ABOUT THIS TASK: Copy out every line of text in the material below without changing anything, and omit the pictures from your answer.

--------------------------------

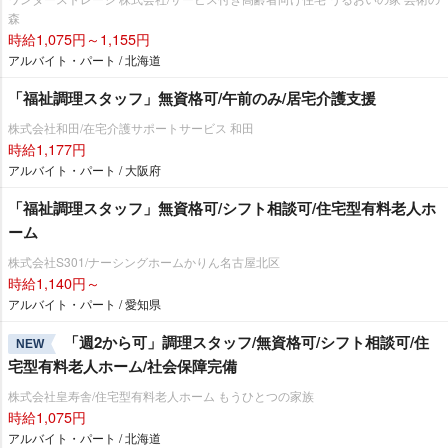
森
時給1,075円～1,155円
アルバイト・パート / 北海道
「福祉調理スタッフ」無資格可/午前のみ/居宅介護支援
株式会社和田/在宅介護サポートサービス 和田
時給1,177円
アルバイト・パート / 大阪府
「福祉調理スタッフ」無資格可/シフト相談可/住宅型有料老人ホ
ーム
株式会社S301/ナーシングホームかりん名古屋北区
時給1,140円～
アルバイト・パート / 愛知県
「週2から可」調理スタッフ/無資格可/シフト相談可/住
NEW
宅型有料老人ホーム/社会保障完備
株式会社皇寿舎/住宅型有料老人ホーム もうひとつの家族
時給1,075円
アルバイト・パート / 北海道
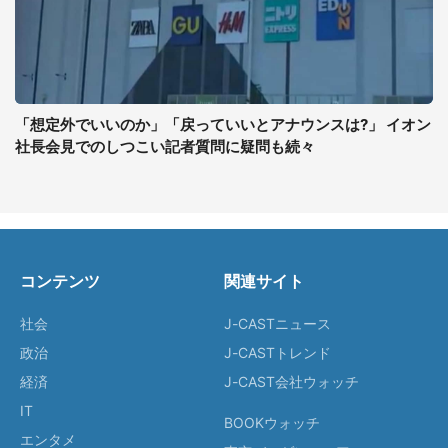
「想定外でいいのか」「戻っていいとアナウンスは?」 イオン
社長会見でのしつこい記者質問に疑問も続々
コンテンツ
関連サイト
社会
J-CASTニュース
政治
J-CASTトレンド
経済
J-CAST会社ウォッチ
IT
BOOKウォッチ
エンタメ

--------------------------------

SOLUTION BELOW:
森
時給1,075円～1,155円
アルバイト・パート / 北海道
「福祉調理スタッフ」無資格可/午前のみ/居宅介護支援
株式会社和田/在宅介護サポートサービス 和田
時給1,177円
アルバイト・パート / 大阪府
「福祉調理スタッフ」無資格可/シフト相談可/住宅型有料老人ホ
ーム
株式会社S301/ナーシングホームかりん名古屋北区
時給1,140円～
アルバイト・パート / 愛知県
「週2から可」調理スタッフ/無資格可/シフト相談可/住
NEW
宅型有料老人ホーム/社会保障完備
株式会社皇寿舎/住宅型有料老人ホーム もうひとつの家族
時給1,075円
アルバイト・パート / 北海道
「想定外でいいのか」「戻っていいとアナウンスは?」 イオン
社長会見でのしつこい記者質問に疑問も続々
コンテンツ
関連サイト
社会
J-CASTニュース
政治
J-CASTトレンド
経済
J-CAST会社ウォッチ
IT
BOOKウォッチ
エンタメ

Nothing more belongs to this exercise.